L’entreprise n’est plus capable d’intégrer les jeunes par le travail, parce qu’elle n’est plus capable d’assurer une trajectoire stable aux jeunes passant par des étapes différentes de parcours professionnel, en conférant un travail intéressant. Ou alors les formes de travail existant sont récusées pour d’autres raisons.
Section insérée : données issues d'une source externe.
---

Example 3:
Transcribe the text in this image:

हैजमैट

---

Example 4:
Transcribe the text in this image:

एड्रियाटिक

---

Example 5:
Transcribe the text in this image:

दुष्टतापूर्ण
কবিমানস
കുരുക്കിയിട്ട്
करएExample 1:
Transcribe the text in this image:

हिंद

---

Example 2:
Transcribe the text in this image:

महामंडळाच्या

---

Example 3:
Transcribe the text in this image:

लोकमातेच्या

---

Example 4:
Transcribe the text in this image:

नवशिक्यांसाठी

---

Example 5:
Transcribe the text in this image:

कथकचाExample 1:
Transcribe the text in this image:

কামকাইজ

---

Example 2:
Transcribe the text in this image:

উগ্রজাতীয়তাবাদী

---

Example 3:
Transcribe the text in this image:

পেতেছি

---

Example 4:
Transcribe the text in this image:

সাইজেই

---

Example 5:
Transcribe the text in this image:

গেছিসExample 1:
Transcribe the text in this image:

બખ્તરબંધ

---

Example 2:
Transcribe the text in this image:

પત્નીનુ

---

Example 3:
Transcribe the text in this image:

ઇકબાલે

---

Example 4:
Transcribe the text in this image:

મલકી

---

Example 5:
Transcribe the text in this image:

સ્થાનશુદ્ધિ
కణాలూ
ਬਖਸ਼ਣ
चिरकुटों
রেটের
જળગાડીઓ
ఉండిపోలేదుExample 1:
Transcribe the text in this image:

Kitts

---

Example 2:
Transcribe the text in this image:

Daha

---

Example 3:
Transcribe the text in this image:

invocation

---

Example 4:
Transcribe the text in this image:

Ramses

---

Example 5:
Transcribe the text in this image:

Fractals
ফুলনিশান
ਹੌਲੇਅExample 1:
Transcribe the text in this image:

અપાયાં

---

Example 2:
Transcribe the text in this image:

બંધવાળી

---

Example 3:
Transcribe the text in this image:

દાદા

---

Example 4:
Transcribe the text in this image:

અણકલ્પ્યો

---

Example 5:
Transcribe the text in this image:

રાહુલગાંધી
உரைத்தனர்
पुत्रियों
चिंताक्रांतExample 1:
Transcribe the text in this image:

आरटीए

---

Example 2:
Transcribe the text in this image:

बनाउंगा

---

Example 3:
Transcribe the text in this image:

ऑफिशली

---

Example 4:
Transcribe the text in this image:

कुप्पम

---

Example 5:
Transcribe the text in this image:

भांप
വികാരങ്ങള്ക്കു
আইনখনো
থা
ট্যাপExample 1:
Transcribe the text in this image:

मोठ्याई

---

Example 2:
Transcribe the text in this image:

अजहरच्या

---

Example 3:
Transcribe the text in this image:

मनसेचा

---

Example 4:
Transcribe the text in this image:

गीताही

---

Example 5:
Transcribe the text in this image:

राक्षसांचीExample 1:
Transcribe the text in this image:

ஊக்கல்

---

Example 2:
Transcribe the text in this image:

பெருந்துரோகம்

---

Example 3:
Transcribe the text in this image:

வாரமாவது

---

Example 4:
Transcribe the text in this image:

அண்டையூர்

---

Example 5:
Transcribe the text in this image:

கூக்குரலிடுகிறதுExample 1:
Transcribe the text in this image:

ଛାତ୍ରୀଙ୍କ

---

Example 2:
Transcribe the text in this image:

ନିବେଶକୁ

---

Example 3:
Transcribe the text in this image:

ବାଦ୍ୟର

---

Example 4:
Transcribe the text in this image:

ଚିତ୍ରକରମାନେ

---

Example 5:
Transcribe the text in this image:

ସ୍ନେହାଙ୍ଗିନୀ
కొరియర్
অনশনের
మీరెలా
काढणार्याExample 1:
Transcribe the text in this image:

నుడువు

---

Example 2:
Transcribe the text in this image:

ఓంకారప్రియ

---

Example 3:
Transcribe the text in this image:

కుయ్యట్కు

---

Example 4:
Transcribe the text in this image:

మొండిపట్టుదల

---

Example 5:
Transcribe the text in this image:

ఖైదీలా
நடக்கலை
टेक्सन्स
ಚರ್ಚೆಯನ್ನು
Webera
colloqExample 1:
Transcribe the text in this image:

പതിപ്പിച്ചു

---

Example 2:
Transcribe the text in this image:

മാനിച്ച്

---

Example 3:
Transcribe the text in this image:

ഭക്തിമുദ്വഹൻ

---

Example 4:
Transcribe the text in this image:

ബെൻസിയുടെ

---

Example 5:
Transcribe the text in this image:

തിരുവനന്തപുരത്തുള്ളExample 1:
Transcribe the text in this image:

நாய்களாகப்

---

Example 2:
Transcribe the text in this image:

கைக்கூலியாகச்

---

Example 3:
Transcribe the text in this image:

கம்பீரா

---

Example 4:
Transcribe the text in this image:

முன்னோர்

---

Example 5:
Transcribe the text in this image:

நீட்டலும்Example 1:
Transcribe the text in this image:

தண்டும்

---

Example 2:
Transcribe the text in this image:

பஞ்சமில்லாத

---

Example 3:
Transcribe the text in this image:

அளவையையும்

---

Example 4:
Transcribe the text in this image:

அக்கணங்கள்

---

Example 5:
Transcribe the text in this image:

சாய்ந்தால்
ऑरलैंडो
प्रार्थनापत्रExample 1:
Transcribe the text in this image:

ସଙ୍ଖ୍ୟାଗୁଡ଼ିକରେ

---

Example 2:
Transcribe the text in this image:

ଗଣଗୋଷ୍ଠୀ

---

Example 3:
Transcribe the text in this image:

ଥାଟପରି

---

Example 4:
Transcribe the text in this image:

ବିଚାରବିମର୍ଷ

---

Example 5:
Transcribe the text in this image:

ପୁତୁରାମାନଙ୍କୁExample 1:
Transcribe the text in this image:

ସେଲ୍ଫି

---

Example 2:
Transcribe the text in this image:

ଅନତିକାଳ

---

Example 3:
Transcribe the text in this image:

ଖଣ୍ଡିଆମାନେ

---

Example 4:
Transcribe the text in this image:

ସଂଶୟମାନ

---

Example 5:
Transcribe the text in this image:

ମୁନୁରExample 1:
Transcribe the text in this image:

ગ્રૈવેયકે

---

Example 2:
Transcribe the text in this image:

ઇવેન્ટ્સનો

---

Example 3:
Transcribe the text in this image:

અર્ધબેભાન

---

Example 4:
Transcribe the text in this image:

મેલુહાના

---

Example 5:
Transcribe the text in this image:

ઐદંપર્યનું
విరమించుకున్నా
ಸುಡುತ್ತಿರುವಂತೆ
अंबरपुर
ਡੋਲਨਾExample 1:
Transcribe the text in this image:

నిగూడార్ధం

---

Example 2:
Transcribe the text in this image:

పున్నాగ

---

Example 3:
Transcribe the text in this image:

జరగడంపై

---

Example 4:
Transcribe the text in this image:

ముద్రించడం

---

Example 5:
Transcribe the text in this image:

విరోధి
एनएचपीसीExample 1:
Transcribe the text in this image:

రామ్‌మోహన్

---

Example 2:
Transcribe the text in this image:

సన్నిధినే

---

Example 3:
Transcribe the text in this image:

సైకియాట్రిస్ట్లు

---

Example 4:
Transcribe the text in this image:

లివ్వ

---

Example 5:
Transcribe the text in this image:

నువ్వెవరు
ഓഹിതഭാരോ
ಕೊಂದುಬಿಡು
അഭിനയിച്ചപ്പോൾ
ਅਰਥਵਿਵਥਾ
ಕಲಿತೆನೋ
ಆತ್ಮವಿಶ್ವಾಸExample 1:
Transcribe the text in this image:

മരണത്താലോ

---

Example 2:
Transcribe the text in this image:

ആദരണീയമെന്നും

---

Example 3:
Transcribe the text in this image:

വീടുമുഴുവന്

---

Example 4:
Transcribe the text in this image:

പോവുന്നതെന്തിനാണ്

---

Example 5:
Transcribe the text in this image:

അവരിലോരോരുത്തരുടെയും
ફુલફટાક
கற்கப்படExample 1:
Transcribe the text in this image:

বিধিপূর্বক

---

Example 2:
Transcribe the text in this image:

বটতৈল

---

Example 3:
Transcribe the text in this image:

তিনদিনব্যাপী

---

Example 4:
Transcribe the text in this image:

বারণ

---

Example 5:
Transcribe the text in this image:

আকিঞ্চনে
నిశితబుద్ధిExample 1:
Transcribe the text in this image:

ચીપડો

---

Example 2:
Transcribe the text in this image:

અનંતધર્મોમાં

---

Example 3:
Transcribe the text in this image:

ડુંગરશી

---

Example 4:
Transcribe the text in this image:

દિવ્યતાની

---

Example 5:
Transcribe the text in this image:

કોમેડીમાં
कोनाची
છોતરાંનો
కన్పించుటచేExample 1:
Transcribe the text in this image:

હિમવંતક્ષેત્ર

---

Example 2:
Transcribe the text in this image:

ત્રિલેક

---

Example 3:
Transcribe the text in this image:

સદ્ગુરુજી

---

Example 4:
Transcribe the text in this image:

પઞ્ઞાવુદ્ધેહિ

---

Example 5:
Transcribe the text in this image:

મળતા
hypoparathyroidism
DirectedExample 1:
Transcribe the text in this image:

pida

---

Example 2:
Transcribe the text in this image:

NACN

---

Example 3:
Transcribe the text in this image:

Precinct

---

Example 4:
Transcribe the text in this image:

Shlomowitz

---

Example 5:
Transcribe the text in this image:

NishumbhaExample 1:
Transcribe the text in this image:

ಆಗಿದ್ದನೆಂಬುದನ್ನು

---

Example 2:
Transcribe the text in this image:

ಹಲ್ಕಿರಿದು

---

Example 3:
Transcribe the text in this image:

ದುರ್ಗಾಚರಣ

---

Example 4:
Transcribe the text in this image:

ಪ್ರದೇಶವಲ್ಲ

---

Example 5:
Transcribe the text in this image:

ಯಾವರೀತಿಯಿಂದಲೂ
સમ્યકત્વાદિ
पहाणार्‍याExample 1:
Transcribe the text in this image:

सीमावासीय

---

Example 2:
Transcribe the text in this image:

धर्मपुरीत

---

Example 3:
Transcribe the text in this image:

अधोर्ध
Les trajectoires des précaires montrent donc la nécessité analytique de déplacer le regard de la négociation d’entreprise pour retrouver un débat sur les temporalités au sein de la société.

Le marché fait aujourd’hui figure d’un dépassement possible de l’entreprise par différentes politiques sociales agissant sur le marché du travail. N’est-ce pas là aussi une opportunité de retrouver les capacités d’intégration que les entreprises semblent avoir perdues ? Le champ de l’étude des « marchés transitionnels du travail » tente de situer ce débat autour des possibilités d’intégration des jeunes et des chômeurs, présentant essentiellement le défi d’une réforme du marché du travail en s’intéressant à la gestion des risques et à l’efficacité des dispositifs (Gazier, 1999).

C’est bien l’action sur les marchés qui semble être aujourd’hui la clé de la réussite d’intégration des jeunes. Cette intégration menée par les politiques publiques ou par la négociation collective fournit l’exemple d’un domaine sur lequel les décideurs peuvent intervenir. La question non résolue est celle du succès durable de ce type d’intervention sur le marché du travail.